[Materials provided Boundary: Start]
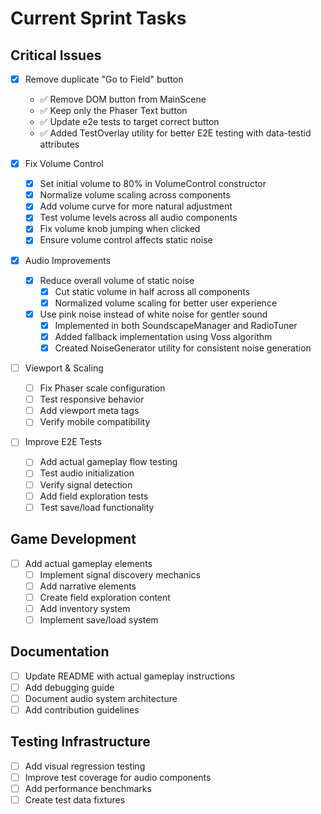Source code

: # Current Sprint Tasks

## Critical Issues
- [x] Remove duplicate "Go to Field" button
  - ✅ Remove DOM button from MainScene
  - ✅ Keep only the Phaser Text button
  - ✅ Update e2e tests to target correct button
  - ✅ Added TestOverlay utility for better E2E testing with data-testid attributes

- [x] Fix Volume Control
  - [x] Set initial volume to 80% in VolumeControl constructor
  - [x] Normalize volume scaling across components
  - [x] Add volume curve for more natural adjustment
  - [x] Test volume levels across all audio components
  - [x] Fix volume knob jumping when clicked
  - [x] Ensure volume control affects static noise

- [x] Audio Improvements
  - [x] Reduce overall volume of static noise
    - [x] Cut static volume in half across all components
    - [x] Normalized volume scaling for better user experience
  - [x] Use pink noise instead of white noise for gentler sound
    - [x] Implemented in both SoundscapeManager and RadioTuner
    - [x] Added fallback implementation using Voss algorithm
    - [x] Created NoiseGenerator utility for consistent noise generation

- [ ] Viewport & Scaling
  - [ ] Fix Phaser scale configuration
  - [ ] Test responsive behavior
  - [ ] Add viewport meta tags
  - [ ] Verify mobile compatibility

- [ ] Improve E2E Tests
  - [ ] Add actual gameplay flow testing
  - [ ] Test audio initialization
  - [ ] Verify signal detection
  - [ ] Add field exploration tests
  - [ ] Test save/load functionality

## Game Development
- [ ] Add actual gameplay elements
  - [ ] Implement signal discovery mechanics
  - [ ] Add narrative elements
  - [ ] Create field exploration content
  - [ ] Add inventory system
  - [ ] Implement save/load system

## Documentation
- [ ] Update README with actual gameplay instructions
- [ ] Add debugging guide
- [ ] Document audio system architecture
- [ ] Add contribution guidelines

## Testing Infrastructure
- [ ] Add visual regression testing
- [ ] Improve test coverage for audio components
- [ ] Add performance benchmarks
- [ ] Create test data fixtures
[Materials provided Boundary: End]
• Aim of the task: Copy the data exactly. Any picture it contains is to be omitted.

• Task result:
Source code

: # Current Sprint Tasks

## Critical Issues
- [x] Remove duplicate "Go to Field" button
  - ✅ Remove DOM button from MainScene
  - ✅ Keep only the Phaser Text button
  - ✅ Update e2e tests to target correct button
  - ✅ Added TestOverlay utility for better E2E testing with data-testid attributes

- [x] Fix Volume Control
  - [x] Set initial volume to 80% in VolumeControl constructor
  - [x] Normalize volume scaling across components
  - [x] Add volume curve for more natural adjustment
  - [x] Test volume levels across all audio components
  - [x] Fix volume knob jumping when clicked
  - [x] Ensure volume control affects static noise

- [x] Audio Improvements
  - [x] Reduce overall volume of static noise
    - [x] Cut static volume in half across all components
    - [x] Normalized volume scaling for better user experience
  - [x] Use pink noise instead of white noise for gentler sound
    - [x] Implemented in both SoundscapeManager and RadioTuner
    - [x] Added fallback implementation using Voss algorithm
    - [x] Created NoiseGenerator utility for consistent noise generation

- [ ] Viewport & Scaling
  - [ ] Fix Phaser scale configuration
  - [ ] Test responsive behavior
  - [ ] Add viewport meta tags
  - [ ] Verify mobile compatibility

- [ ] Improve E2E Tests
  - [ ] Add actual gameplay flow testing
  - [ ] Test audio initialization
  - [ ] Verify signal detection
  - [ ] Add field exploration tests
  - [ ] Test save/load functionality

## Game Development
- [ ] Add actual gameplay elements
  - [ ] Implement signal discovery mechanics
  - [ ] Add narrative elements
  - [ ] Create field exploration content
  - [ ] Add inventory system
  - [ ] Implement save/load system

## Documentation
- [ ] Update README with actual gameplay instructions
- [ ] Add debugging guide
- [ ] Document audio system architecture
- [ ] Add contribution guidelines

## Testing Infrastructure
- [ ] Add visual regression testing
- [ ] Improve test coverage for audio components
- [ ] Add performance benchmarks
- [ ] Create test data fixtures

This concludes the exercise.